* _Tâches et exercices_:
**A.** Citez mot pour mot le passage du texte sur la dette publique française qui va de « Rappelons qu’il ne » à « cause est conjoncturelle. ».
**B.** Prolongez le texte sur la dette publique française en reprenant juste après sa dernière phrase.

::: Extrait à lire :::

« POLITIQUE DE DEPENSE PUBLIQUE STRUCTURELLE DISCRETIONNAIRE »
Le keynésianisme à la française que je préfère appeler « politique de dépense publique structurelle discrétionnaire » est en train de toucher à sa fin.
Ce fut très long, très inefficace mais cela le sera encore plus dans la défaisance de cette politique basée sur l’électoralisme et l’assurance que les nations fourmis financeront sans arrêt la dette des cigales, et que les banques para-étatiques ou les zinzins aux ordres continueront sans limites à acheter des obligations du Trésor…
1/ La principale cause de cet effondrement du modèle keynésien est bien sur le niveau élevé de la dette publique réelle.
Rappelons qu’il ne s’agit pas de la dette comptabilisée selon Maastricht mais aussi des engagements de l’état. Dette française à fin 2009 : 1 500,8 milliards d’euros, soit 77,9 % du PIB. Déficit public français 2010 : 173,7 milliards d’euros (soit 5508 euros par seconde). La dette publique réelle est d’environ 1500 + 173 (déficit 2010) + 900 (engagements des retraites et autres avantages sociaux) = 2573 milliards d’euro. PIB (France 2009) = 2676 milliards d’euro. Dette réelle en % du PIB: 96,2%
2/ La deuxième cause est conjoncturelle.
Les investisseurs qui sont, rappelons-le, des gestionnaires de fonds, en particulier de fonds de pension mais aussi d’autres investisseurs sur toute la planète, doutent de la capacité des états européens à rembourser leur dette publique en raison du ralentissement économique. En conséquence les taux de rendement demandés pour les obligations d’état grimpent comme les contrats d’assurance contre le défaut de paiement. Un enfant de 5 ans est capable de comprendre ce mécanisme qui n’a rien à voir avec une spéculation animée par la cupidité. Les spéculateurs sont essentiels car ils voient loin; ils étudient les situations économiques, et informent le marché par leurs prise de position. Les états sont trop endettés, depuis trop longtemps et sans perspective raisonnable de désendettement, ce qui suffit à entretenir la défiance des investisseurs.
3/ La troisième cause est politique.

::: Documents fournis :::

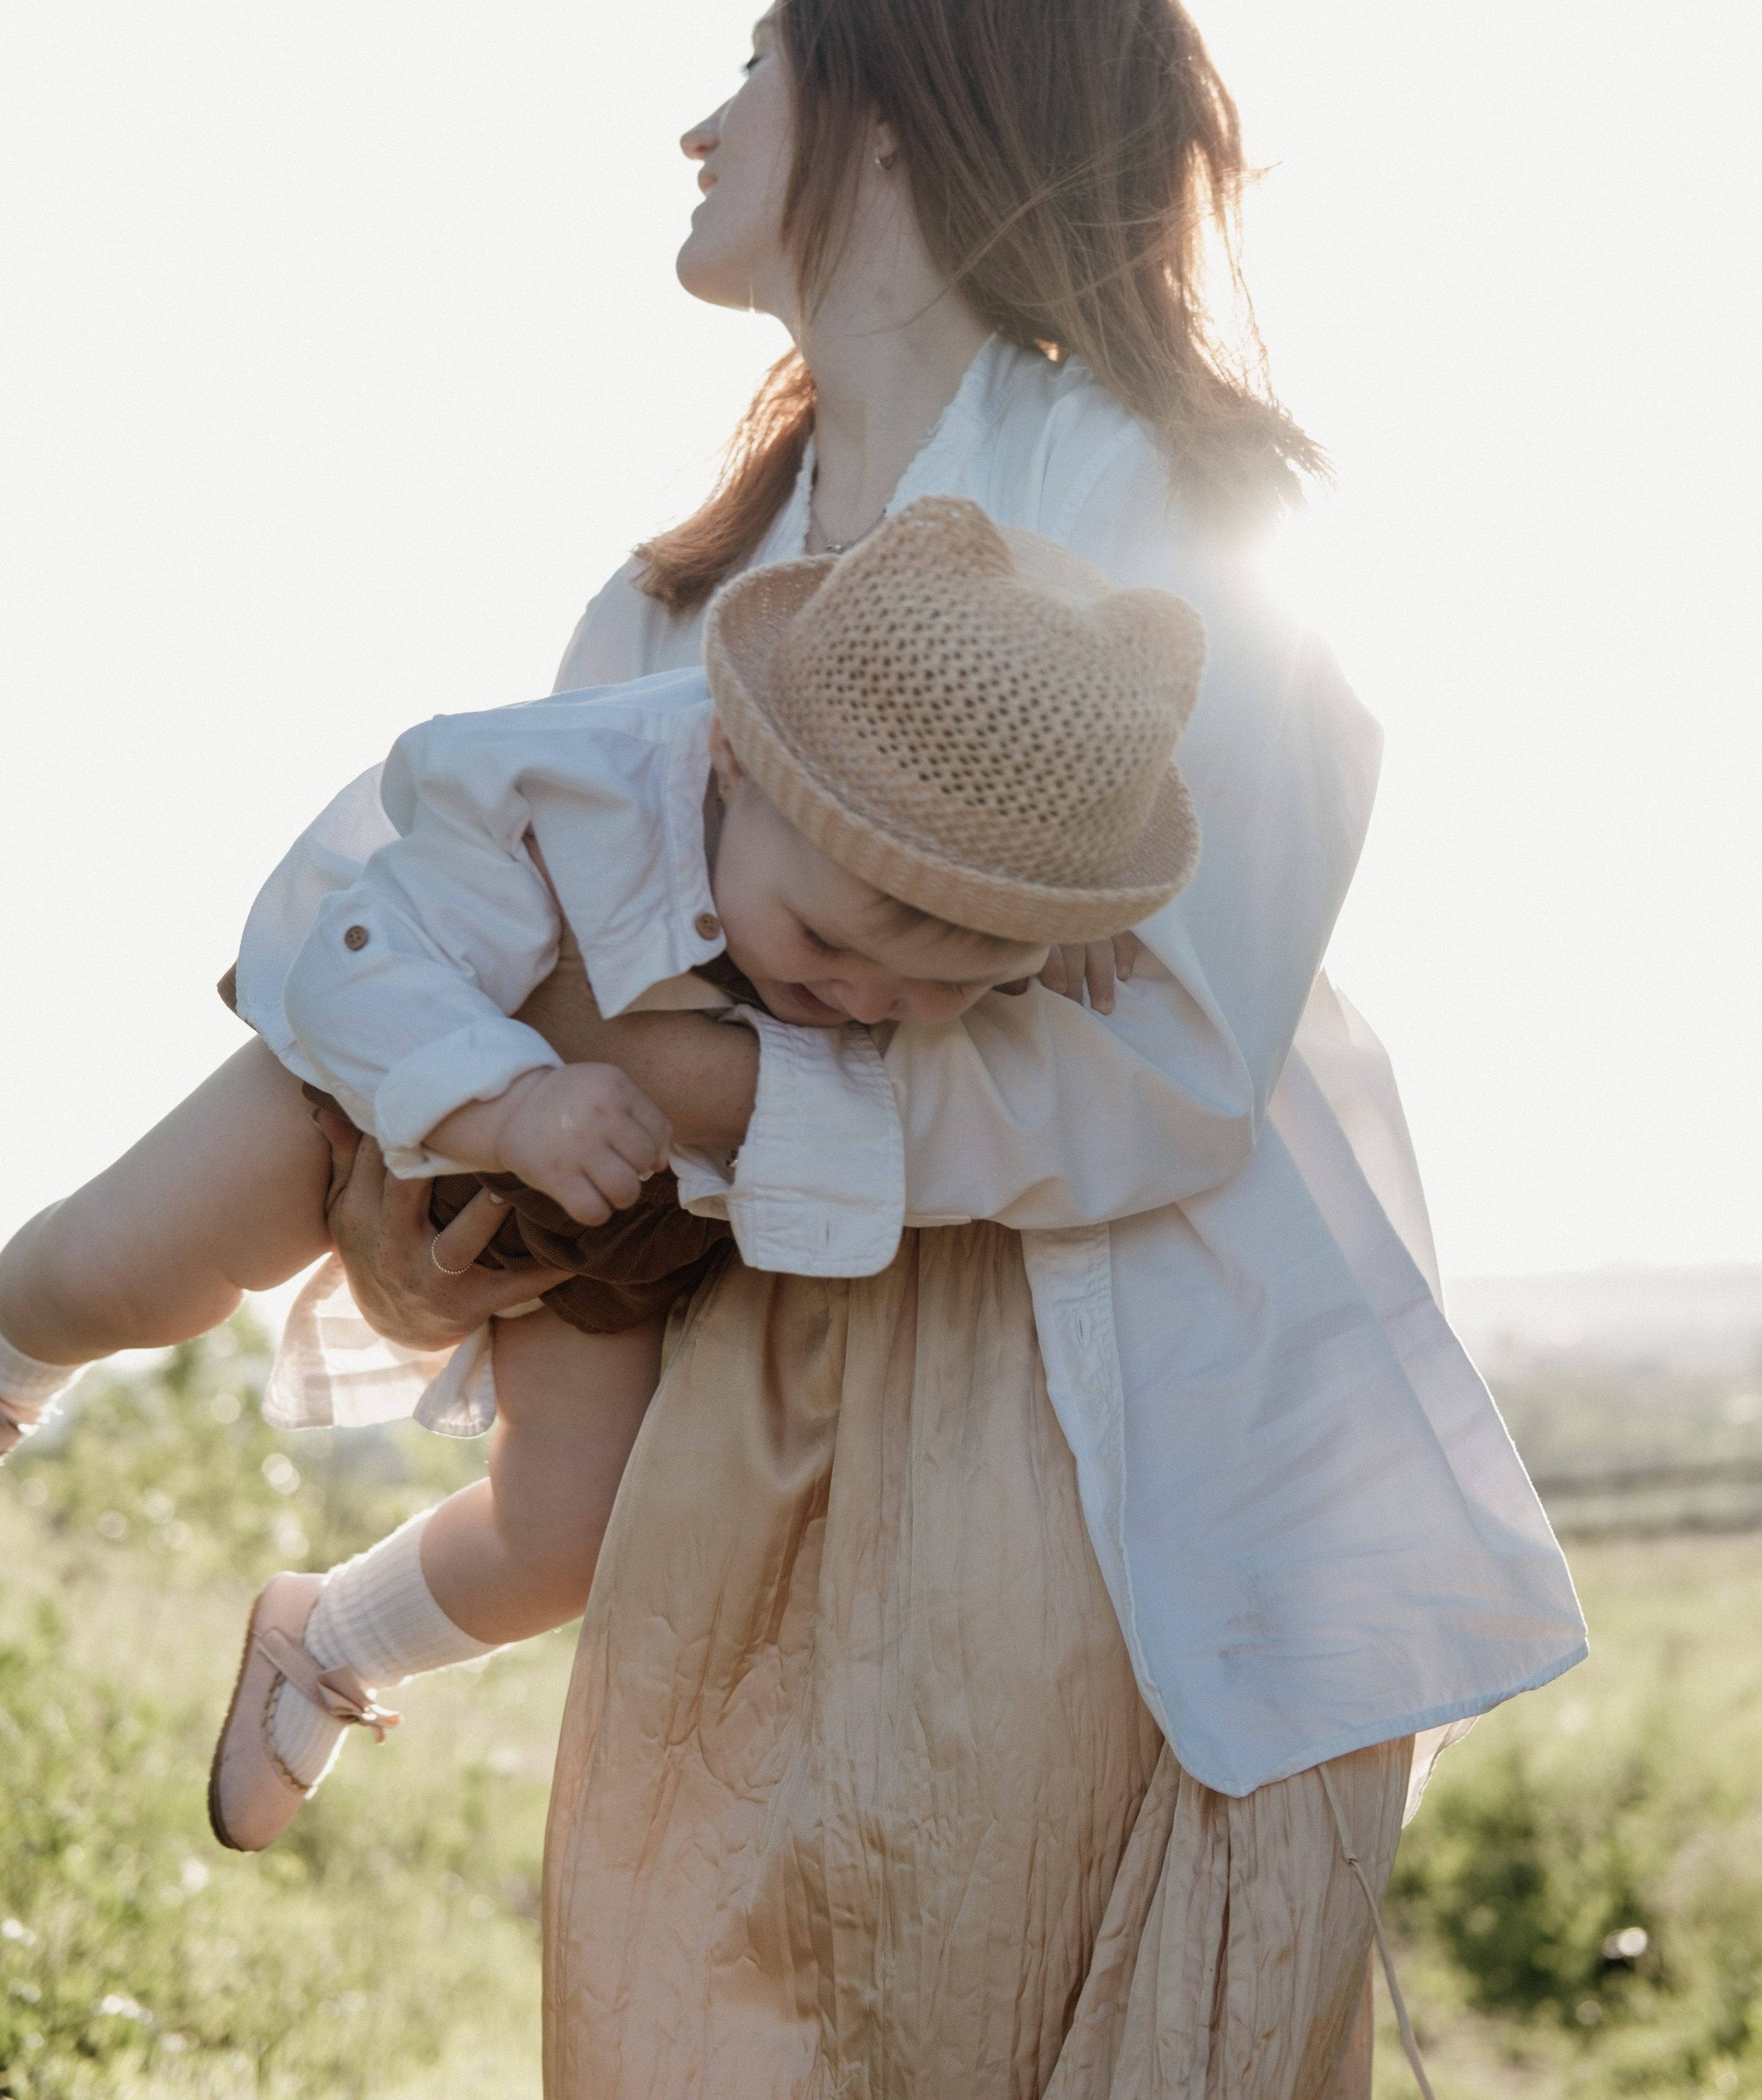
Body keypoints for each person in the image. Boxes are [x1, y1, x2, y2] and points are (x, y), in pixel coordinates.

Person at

:::

* _Réponses fournies_:
**A.**
Rappelons qu’il ne s’agit pas de la dette comptabilisée selon Maastricht mais aussi des engagements de l’état. Dette française à fin 2009 : 1 500,8 milliards d’euros, soit 77,9 % du PIB. Déficit public français 2010 : 173,7 milliards d’euros (soit 5508 euros par seconde). La dette publique réelle est d’environ 1500 + 173 (déficit 2010) + 900 (engagements des retraites et autres avantages sociaux) = 2573 milliards d’euro. PIB (France 2009) = 2676 milliards d’euro. Dette réelle en % du PIB: 96,2%
2/ La deuxième cause est conjoncturelle.

**B.**
Nous assistons à une crise sérieuse entre la France et l’Allemagne et, plus généralement, entre un bloc de pays qui entendent maîtriser la dépense publique coûte que coûte pour éviter le syndrome grec et d’autres qui voudraient, après avoir pris beaucoup d’euphorisants, continuer dans la même voie, s’endetter pour dépenser et relancer. La situation est très grave car les pays endettés sont pour la plupart au seuil du syndrome grec et que la France pourrait se laisser glisser dans le paquet arrière du peloton, notamment en raison de son déficit budgétaire record et de la dégradation de sa notation.
Les keynésiens français ne cessent de critiquer l’Allemagne, qu’il s’agisse des journalistes du Monde ou bien de Mme Lagarde, bien mal inspirée en la matière. La critique est toujours la même : les allemands ne consomment pas assez. Ils suffirait qu’ils consomment un peu plus pour que la relance par la demande (l’alpha et l’oméga des keynésiens)
nous tire d’affaire. Voyons pourquoi ils ont profondément tort :
3.1/ Il est particulièrement arrogant dans un monde libre que certains veuillent obliger d’autres peuples à consommer d’avantage.
A coup sur il s’agirait d’un nouveau planisme à la soviétique avec diverses primes et bons d’achat dont on sait le bilan néfaste puisqu’ils ne contribuent qu’à pérenniser des parts de marché en favorisant les entreprises établies au détriment des nouveaux entrants ou en prolongeant des industries en bout de course – ce qui conduit à priver d’investissement l’innovation, et à fausser les choix des consommateurs en abaissant les prix par des subventions.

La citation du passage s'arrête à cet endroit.